Picking up where Volume I left off
In Volume I you proved that every real symmetric matrix has an orthonormal basis of eigenvectors — the spectral theorem — and you met the singular value decomposition A = U Sigma V^T for any matrix. Volume II is one long answer to the question: so what? This first track shows the same two facts solving real problems in data, on graphs, and over time.
Start with a cloud of data points: each row of a matrix X is one observation, each column one feature. The geometry of that cloud — which way it stretches, where it is thin — is exactly an eigenvalue problem in disguise.
The covariance matrix carries the shape
Center the data so each feature has mean zero, then form the covariance matrix C = (1/(n-1)) X^T X. C is symmetric and positive semidefinite, so the spectral theorem applies: C = Q Lambda Q^T with orthonormal eigenvectors and nonnegative eigenvalues. Each eigenvalue is the variance of the data along its eigenvector direction.
PCA, step by step
- Center each column of X (subtract its mean).

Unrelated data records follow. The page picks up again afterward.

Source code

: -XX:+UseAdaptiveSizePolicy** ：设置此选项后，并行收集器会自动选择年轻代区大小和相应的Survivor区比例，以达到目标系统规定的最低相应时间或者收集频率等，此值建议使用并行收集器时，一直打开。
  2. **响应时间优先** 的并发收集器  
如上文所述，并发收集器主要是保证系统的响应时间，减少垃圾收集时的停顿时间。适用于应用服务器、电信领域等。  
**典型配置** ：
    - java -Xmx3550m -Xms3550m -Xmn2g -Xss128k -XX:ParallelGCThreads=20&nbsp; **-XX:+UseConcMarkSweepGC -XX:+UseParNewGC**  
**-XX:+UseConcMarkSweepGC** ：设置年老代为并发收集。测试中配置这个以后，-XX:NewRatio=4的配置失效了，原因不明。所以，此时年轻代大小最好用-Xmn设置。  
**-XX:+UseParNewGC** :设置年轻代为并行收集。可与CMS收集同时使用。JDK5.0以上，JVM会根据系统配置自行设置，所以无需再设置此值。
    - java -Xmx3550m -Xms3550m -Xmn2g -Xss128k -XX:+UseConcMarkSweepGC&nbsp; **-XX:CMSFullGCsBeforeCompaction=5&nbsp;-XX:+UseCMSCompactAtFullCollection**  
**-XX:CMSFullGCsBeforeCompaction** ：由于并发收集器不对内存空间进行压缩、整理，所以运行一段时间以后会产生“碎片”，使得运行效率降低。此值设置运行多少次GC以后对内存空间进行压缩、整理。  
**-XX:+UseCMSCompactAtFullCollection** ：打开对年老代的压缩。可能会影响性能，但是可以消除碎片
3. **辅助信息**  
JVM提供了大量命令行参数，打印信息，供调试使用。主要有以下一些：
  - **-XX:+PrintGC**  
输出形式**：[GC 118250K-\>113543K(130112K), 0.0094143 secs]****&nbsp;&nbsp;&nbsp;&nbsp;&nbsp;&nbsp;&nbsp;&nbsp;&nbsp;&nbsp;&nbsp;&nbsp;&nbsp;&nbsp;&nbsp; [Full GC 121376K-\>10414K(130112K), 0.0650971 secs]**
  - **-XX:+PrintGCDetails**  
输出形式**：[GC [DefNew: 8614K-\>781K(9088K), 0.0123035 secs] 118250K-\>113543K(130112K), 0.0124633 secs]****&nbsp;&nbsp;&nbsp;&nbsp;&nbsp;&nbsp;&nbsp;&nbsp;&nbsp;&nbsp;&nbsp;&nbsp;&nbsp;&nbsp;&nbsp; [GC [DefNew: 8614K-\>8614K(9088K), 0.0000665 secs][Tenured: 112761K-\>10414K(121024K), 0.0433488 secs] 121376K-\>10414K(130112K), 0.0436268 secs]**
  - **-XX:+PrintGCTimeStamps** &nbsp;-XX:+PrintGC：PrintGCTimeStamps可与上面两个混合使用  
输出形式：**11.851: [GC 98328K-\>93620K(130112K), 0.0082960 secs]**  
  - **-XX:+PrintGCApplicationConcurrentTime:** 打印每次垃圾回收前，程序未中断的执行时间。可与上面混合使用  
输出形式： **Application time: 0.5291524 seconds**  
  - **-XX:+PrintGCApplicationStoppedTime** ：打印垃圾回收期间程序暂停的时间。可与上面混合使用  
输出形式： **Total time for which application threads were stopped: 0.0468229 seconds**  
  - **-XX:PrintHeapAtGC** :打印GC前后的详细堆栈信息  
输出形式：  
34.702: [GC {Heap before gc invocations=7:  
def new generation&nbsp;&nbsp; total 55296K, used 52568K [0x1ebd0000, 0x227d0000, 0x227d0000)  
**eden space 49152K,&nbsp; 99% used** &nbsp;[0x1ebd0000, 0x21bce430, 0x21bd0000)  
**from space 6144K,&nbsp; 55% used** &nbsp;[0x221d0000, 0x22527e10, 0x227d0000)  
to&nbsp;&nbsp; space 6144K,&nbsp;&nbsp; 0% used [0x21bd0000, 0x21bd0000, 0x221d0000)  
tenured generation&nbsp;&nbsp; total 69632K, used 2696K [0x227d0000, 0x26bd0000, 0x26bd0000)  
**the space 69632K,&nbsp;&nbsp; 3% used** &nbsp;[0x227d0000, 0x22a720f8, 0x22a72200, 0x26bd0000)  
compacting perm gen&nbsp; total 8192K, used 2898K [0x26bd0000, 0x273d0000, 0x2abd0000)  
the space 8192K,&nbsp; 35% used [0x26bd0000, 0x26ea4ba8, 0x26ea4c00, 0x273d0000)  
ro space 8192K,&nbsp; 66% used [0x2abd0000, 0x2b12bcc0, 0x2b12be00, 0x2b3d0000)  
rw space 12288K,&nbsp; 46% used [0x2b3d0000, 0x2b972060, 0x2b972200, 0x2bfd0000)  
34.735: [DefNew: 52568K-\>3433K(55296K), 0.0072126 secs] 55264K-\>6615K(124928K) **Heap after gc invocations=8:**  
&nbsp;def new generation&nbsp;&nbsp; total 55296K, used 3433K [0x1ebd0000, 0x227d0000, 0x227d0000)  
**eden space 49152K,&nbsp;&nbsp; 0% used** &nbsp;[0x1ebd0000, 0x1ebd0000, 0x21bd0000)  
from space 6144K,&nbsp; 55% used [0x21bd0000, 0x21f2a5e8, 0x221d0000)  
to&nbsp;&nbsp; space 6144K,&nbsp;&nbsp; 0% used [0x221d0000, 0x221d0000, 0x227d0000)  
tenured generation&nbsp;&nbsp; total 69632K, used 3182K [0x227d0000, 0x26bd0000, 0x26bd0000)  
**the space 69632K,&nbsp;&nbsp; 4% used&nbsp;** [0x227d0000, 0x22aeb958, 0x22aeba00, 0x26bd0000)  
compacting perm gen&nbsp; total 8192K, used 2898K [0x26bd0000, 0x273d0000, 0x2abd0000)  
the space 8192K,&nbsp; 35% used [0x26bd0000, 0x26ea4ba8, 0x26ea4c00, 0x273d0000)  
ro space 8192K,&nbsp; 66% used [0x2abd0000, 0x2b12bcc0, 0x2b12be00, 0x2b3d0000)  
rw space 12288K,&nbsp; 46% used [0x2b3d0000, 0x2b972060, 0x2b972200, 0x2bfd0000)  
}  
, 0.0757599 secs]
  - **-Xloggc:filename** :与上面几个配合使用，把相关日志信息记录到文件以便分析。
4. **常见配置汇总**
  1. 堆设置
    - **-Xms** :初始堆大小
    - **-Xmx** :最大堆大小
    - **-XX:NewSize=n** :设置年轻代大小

- Compute the SVD X = U Sigma V^T (or eigendecompose C = X^T X / (n-1)).
- The columns of V are the principal directions, ordered by decreasing variance.
- Project: keep the first k directions, Z = X V_k, to compress n features down to k.
# 2-D toy: data stretched along the line y = x
X = [[ 2.1, 1.9],
[-1.0, -1.2],
[ 0.3, 0.1],
[-1.4, -0.8]]
# after centering, X^T X is roughly
# C = [ 1.9 , 1.7 ;
# 1.7 , 1.6 ]
# eigenvalues: lambda_1 ~ 3.4 (big), lambda_2 ~ 0.1 (tiny)
# top eigenvector v1 ~ (0.72, 0.69) -> the y = x direction
# 96% of the variance lives along v1, so 1 number per point sufficesWhy this is the same as Volume I's least squares
The first k principal directions give the best rank-k low-rank approximation of X in the least-squares sense — this is the Eckart–Young theorem, and it is why PCA, recommender systems, and word embeddings are secretly the same trick: approximate a big matrix by a low-rank one whose factors are interpretable directions.